How is custom login URL being found

  • Resolved uelmaree

    (@uelmaree)


    5 years, 5 months ago

    Hi there, I’ve got your plugin installed and its been a great help so thank you ??

    I’ve changed the login url to some random url but hackers are still finding it and trying to log in (I know because of failed-login-attempts being emailed to me).

    How are they finding the login page?

Viewing 10 replies - 1 through 10 (of 10 total)
  • Plugin Contributor mbrsolution

    (@mbrsolution)

    Hi,

    They might be targeting the following file xmlrpc.php. This file can be found in the WordPress root directory of your website installation. Enabling one of the following features will help you even further.

    Have you enabled one of the following features? This is located in WP Security -> Firewall -> Basic Firewall Rules -> WordPress XMLRPC & Pingback Vulnerability Protection?

    Completely Block Access To XMLRPC:
    Disable Pingback Functionality From XMLRPC:

    Let me know if this helps you.

    Kind regards

    Thread Starter uelmaree

    (@uelmaree)

    Thanks for the reply. I don’t ever either of those 2 options checked. I also don’t know much about them. Will checking ‘Completely Block Access To XMLRPC’ not cause the loss of functionality for some plugins etc?

    Plugin Contributor mbrsolution

    (@mbrsolution)

    Hi, if you think some of your plugins use the xmlrpc.php file then try the following feature Disable Pingback Functionality From XMLRPC:. You only need to enable one of the two. Let me know if this helps you.

    Kind regards

    Thread Starter uelmaree

    (@uelmaree)

    How would i know if a plugin uses xmlrpc.php?
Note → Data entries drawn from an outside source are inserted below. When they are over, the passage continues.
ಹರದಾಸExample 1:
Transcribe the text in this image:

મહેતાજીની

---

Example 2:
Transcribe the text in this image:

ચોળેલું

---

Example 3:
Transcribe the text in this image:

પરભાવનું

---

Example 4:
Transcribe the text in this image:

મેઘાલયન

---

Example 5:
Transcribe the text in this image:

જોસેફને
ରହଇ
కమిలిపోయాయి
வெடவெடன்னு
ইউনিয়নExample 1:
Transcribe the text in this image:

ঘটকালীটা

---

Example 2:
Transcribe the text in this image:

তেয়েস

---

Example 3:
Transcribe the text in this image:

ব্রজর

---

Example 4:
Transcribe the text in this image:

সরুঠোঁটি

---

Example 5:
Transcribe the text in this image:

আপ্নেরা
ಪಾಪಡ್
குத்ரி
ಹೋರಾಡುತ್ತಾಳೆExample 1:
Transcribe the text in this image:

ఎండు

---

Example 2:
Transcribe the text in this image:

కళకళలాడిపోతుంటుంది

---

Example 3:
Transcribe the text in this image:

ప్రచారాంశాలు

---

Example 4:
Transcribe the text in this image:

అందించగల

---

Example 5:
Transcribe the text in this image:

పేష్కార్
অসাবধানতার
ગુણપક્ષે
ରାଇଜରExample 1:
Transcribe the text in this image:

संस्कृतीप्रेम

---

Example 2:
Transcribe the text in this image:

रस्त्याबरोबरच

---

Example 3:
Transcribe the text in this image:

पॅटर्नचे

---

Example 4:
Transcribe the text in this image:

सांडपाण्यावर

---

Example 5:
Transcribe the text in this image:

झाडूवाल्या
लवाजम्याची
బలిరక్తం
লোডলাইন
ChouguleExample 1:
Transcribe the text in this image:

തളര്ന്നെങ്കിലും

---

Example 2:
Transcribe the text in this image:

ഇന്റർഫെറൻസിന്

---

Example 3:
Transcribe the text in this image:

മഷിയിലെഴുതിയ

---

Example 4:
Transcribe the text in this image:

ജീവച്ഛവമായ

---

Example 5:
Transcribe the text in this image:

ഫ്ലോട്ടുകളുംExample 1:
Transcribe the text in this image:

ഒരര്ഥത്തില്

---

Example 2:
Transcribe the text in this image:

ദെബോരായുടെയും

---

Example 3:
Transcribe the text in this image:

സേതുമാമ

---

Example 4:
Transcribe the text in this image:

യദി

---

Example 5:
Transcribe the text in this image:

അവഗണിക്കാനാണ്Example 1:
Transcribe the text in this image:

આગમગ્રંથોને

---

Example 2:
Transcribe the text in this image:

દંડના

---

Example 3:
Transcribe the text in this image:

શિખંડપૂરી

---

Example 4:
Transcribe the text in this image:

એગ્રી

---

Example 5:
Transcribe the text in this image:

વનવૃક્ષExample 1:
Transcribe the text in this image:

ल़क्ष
    Hello, if I may intrude on this, I have the same problem.
    Disabling Pingback from XMLRPC doesn’t seem to keep bots from finding the modified login address.
    I am wary of disabling XMLRPC completely because it’s given me problems on some websites.
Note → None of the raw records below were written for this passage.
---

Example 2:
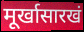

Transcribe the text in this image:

मूर्खासारखं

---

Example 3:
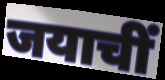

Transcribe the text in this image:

जयाचीं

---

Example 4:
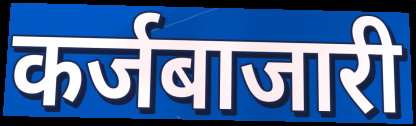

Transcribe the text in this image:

कर्जबाजारी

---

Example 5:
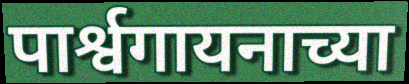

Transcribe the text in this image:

पार्श्वगायनाच्या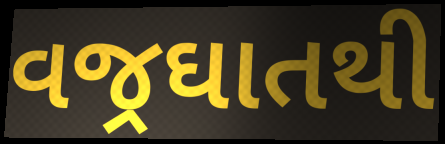
વજ્રઘાતથી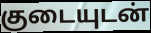
குடையுடன்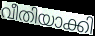
വീതിയാക്കിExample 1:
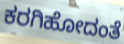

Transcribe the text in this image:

ಕರಗಿಹೋದಂತೆ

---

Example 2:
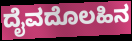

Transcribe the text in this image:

ದೈವದೊಲಹಿನ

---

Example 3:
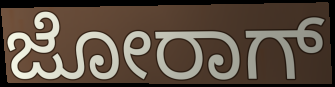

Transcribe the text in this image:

ಜೋರಾಗ್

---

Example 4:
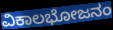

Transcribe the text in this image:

ವಿಕಾಲಭೋಜನಂ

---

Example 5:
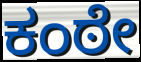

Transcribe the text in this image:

ಕಂಠೇ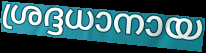
ശ്രദ്ദധാനായ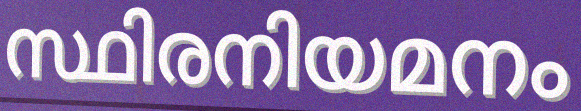
സ്ഥിരനിയമനം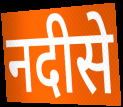
नदीसे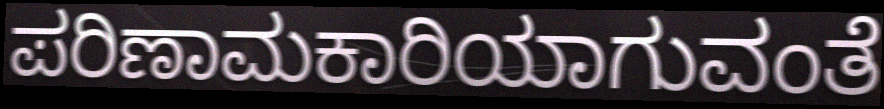
ಪರಿಣಾಮಕಾರಿಯಾಗುವಂತೆ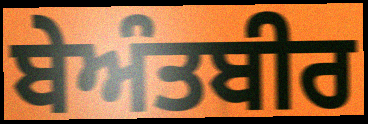
ਬੇਅੰਤਬੀਰ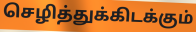
செழித்துக்கிடக்கும்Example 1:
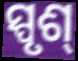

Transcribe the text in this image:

ସ୍ପୃଶ୍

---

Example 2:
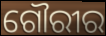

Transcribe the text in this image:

ଗୌରୀର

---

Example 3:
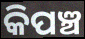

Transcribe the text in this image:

କିପଞ୍ଚ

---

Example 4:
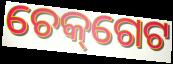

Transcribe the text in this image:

ଚେକ୍‌ଗେଟ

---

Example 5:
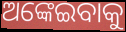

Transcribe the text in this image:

ଅଙ୍କେଇବାକୁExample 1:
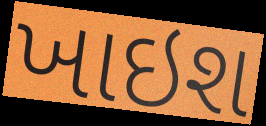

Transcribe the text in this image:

ખાઇશ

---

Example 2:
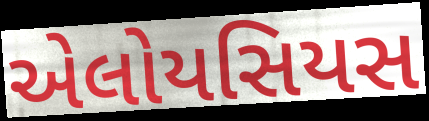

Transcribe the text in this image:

એલોયસિયસ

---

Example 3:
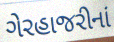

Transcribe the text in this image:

ગેરહાજરીનાં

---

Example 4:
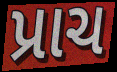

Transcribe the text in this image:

પ્રાચ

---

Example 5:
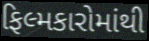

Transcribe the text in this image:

ફિલ્મકારોમાંથી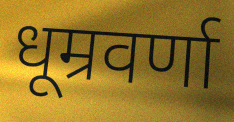
धूम्रवर्णा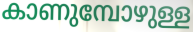
കാണുമ്പോഴുള്ള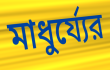
মাধুর্য্যের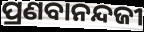
ପ୍ରଣବାନନ୍ଦଜୀ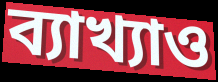
ব্যাখ্যাওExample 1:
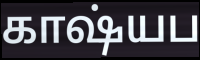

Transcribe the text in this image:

காஷ்யப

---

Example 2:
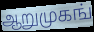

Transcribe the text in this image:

ஆறுமுகங்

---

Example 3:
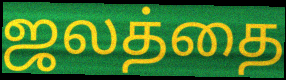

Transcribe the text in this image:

ஜலத்தை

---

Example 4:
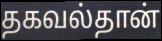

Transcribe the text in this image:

தகவல்தான்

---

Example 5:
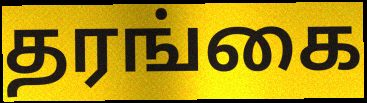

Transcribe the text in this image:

தரங்கைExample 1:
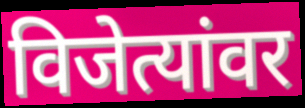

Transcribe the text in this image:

विजेत्यांवर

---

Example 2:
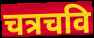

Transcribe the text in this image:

चत्रचवि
    Plugin Contributor mbrsolution

    (@mbrsolution)

    Hi,

    How would i know if a plugin uses xmlrpc.php?

    Find out from the developers of your plugins if the plugins requires access to your site via the xmlrpc.php file.

    Kind regards

    • This reply was modified 5 years, 5 months ago by mbrsolution.
    Plugin Contributor mbrsolution

    (@mbrsolution)

    @brooner, can you start a new support thread. You can add a reference to this thread if you like.

    Thank you

    Thread Starter uelmaree

    (@uelmaree)

    So even with like 290 security score from your plugin + Cloudflare my site still got hacked yesterday and they added redirects to ad sites ?? I can’t even login to dashboard.
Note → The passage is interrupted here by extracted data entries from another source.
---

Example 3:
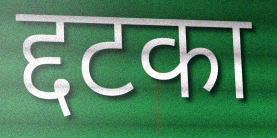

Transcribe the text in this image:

द्दटका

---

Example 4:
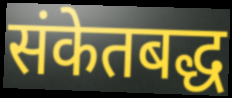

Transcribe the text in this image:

संकेतबद्ध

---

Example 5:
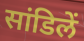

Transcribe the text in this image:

सांडिलेंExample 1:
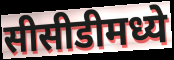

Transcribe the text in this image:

सीसीडीमध्ये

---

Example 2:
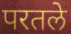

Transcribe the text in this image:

परतले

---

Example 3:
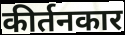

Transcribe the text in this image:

कीर्तनकार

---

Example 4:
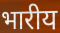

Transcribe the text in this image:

भारीय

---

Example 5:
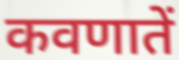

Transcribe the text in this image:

कवणातेंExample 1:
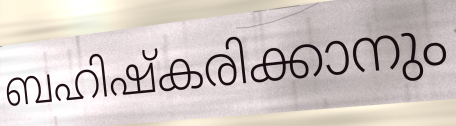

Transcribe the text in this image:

ബഹിഷ്കരിക്കാനും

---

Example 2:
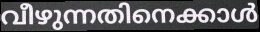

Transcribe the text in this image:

വീഴുന്നതിനെക്കാൾ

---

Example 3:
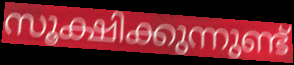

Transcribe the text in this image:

സൂക്ഷിക്കുന്നുണ്ട്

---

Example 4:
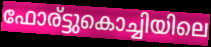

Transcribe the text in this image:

ഫോര്ട്ടുകൊച്ചിയിലെ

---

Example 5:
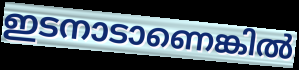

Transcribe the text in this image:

ഇടനാടാണെങ്കിൽ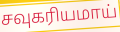
சவுகரியமாய்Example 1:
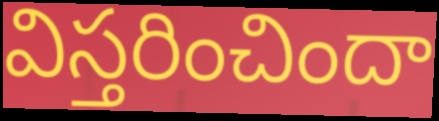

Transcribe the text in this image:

విస్తరించిందా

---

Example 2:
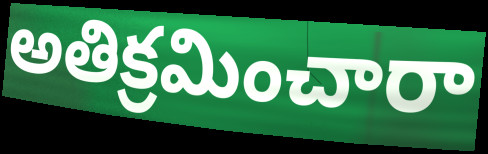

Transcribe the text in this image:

అతిక్రమించారా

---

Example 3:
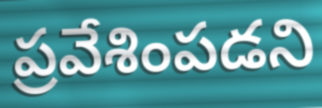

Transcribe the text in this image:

ప్రవేశింపడని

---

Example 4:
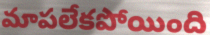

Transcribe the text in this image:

మాపలేకపోయింది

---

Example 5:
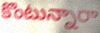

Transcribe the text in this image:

కొంటున్నారా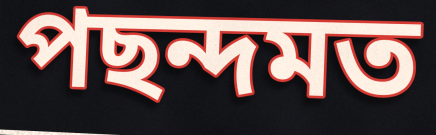
পছন্দমতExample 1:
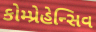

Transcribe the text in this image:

કોમ્પ્રેહેન્સિવ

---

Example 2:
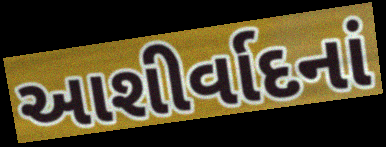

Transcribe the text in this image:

આશીર્વાદનાં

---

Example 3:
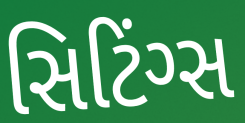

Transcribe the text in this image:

સિટિંગ્સ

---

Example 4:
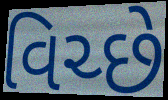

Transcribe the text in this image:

વિચ્છે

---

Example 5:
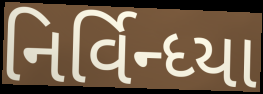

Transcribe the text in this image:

નિર્વિન્ધ્યા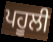
ਪਹੂਲੀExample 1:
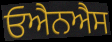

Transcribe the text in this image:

ਓਐਨਐਸ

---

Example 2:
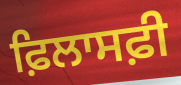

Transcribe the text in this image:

ਫ਼ਿਲਾਸਫ਼ੀ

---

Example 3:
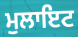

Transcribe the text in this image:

ਮੁਲਾਇਟ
    All look to be Javascript malware https://sitecheck.sucuri.net/results/accessibletravelclub.com

    Plugin Contributor mbrsolution

    (@mbrsolution)

    Hi,

    Getting hacked is not something new. You can do your best to make it hard for hackers but at the end of the day some hackers still find a way.

    Even though a lot of effort has gone into developing this plugin to protect your site, sites might still get hacked. In that case the following URLs will help you. These are instructions provided by WordPress org support staff.

    My Site was hacked
    Hardening WordPress

    Let me know if the above helps you.

    Kind regards

    Thread Starter uelmaree

    (@uelmaree)

    Thanks for the reply and links.

Viewing 10 replies - 1 through 10 (of 10 total)
  • The topic ‘How is custom login URL being found’ is closed to new replies.